Canadian growth stocks have been in a world of pain over the past few quarters, with none other than TSX tech darling Shopify (TSX:SHOP)(NYSE:SHOP) paving the way lower.
Indeed, it’s not a great situation to be in for Canadian investors who’ve flocked to the e-commerce firm for their tech exposure. Though the top Canadian growth play does have a considerable amount of bounce-back potential, given analyst estimates are still quite elevated, I think investors must watch out for what could be a queue of downgrades over the coming weeks and months.
Regardless, Shopify is still a great business over the long run, with a top-notch management team. And the recent decline will eventually overextend itself.
Shopify stock caught in the crosshairs of a vicious growth stock selloff
Shopify, the business, is still firing on all cylinders, even though the recent quarter revealed a bit of softness as a result of unfavourable comparables on a year-over-year basis. Add the potential for an economic downturn (a recession in 2023?) in the equation, and it’s clear that Shopify stock does deserve to trade at much lower multiples. At these levels, though, I think the name has been oversold and may be overdue for a bounce once this tech-driven selloff finally concludes.
With Morgan Stanley’s Mike Wilson warning that the S&P 500 could fall into a bear market, risk-on growth stocks could tumble further into the abyss. Indeed, rate hikes are not good news for the hottest of growth stocks. And here in Canada, Shopify is one of the growthiest household names.
In this piece, we’ll look at Shopify stock and determine whether the falling knife is worth reaching towards to play a potential growth bounce.
Shopify stock: In free-fall mode
At around $580 and change per share, Shopify stock has now shed a grand total of about 73% from its peak. That’s a substantial drawdown to say the least. But shares aren’t close to being cheap, at least through the eyes of a value-conscious investor. Shopify trades for just north of 12 times sales. That’s pretty much in line with most other high-tech growth stocks these days. The major concern with Shopify, though, is if the company can reaccelerate its top-line growth going into what now appears to be a perfect storm of headwinds.

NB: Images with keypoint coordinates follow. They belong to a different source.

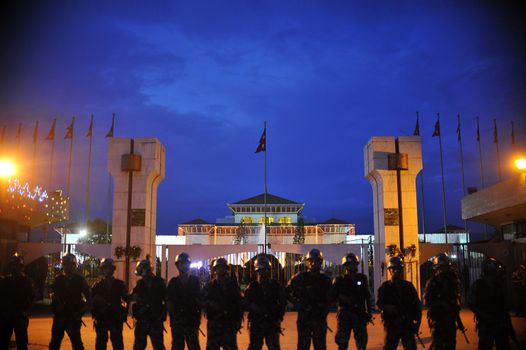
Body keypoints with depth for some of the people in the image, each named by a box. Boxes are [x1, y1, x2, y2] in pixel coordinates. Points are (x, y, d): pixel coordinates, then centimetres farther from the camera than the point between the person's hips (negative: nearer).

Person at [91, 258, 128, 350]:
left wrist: (123, 315, -3)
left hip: (116, 319, 0)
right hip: (101, 319, 0)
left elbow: (125, 300, 5)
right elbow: (93, 302, -3)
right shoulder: (97, 285, 4)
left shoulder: (119, 284, 6)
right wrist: (95, 316, -13)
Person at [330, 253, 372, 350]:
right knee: (342, 342, -2)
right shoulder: (339, 280, 1)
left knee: (361, 342, 9)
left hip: (360, 314, 3)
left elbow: (367, 297, 13)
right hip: (345, 315, -3)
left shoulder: (362, 279, 10)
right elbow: (332, 296, -4)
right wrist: (342, 298, -20)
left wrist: (369, 312, 8)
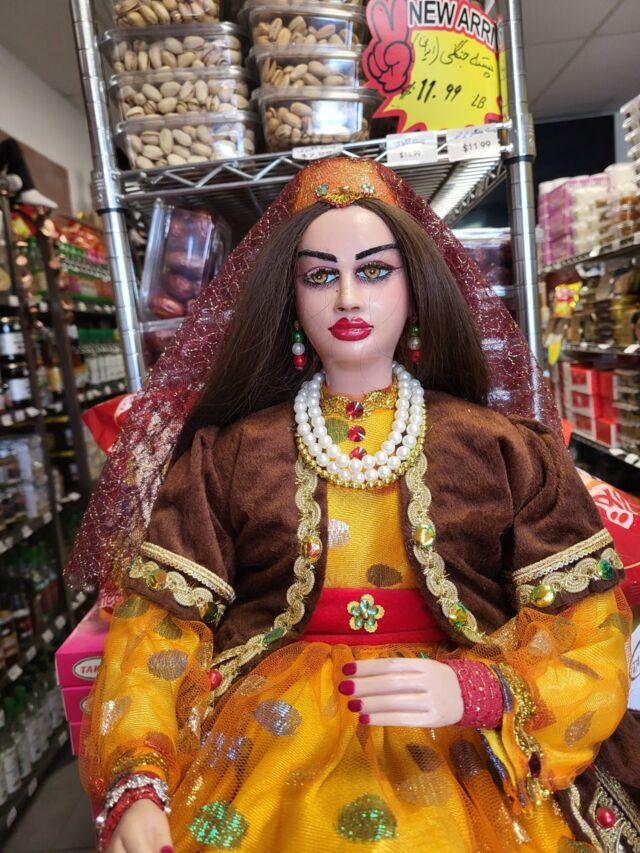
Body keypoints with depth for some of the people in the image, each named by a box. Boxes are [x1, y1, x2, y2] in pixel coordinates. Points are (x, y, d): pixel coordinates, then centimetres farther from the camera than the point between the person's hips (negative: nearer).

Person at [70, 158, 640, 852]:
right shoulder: (223, 453, 4)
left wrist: (478, 690, -16)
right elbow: (158, 620, 0)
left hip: (463, 745, 0)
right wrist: (134, 788, -15)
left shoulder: (502, 446, 4)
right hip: (267, 736, 1)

With rates rising faster, investors aren’t as willing to pay up for sales growth. Further, they will not be nearly as forgiving if a company fails to impress in its quarterly earnings. Now, the valuation reset has lowered the bar ahead of first-quarter numbers. Still, an economic downturn will not bode well for online retailers as a whole.
As analysts look to re-evaluate their models, I wouldn’t look to buy the dip in SHOP stock quite yet. It’s falling too fast, and knife-catchers could risk getting hurt over the near term.
If central banks can’t engineer a soft landing and a large chunk is taken out of GDP, there’s a chance that Shopify stock could test the 2020 lows of around $500 per share this year. At such a level, I’d be more willing to jump in. But for now, Shopify stock is a name to keep on your radar.
The bottom line
There’s nothing fundamentally wrong with the company. It’s finally running into an environment where the winds are facing its head rather than its tail! And with that could bring forth an entry point not seen in many years.
Canadians who missed the Shopify boat over the years may finally get a chance to punch their ticket at a reasonable valuation, perhaps even at a single-digit price-to-sales multiple.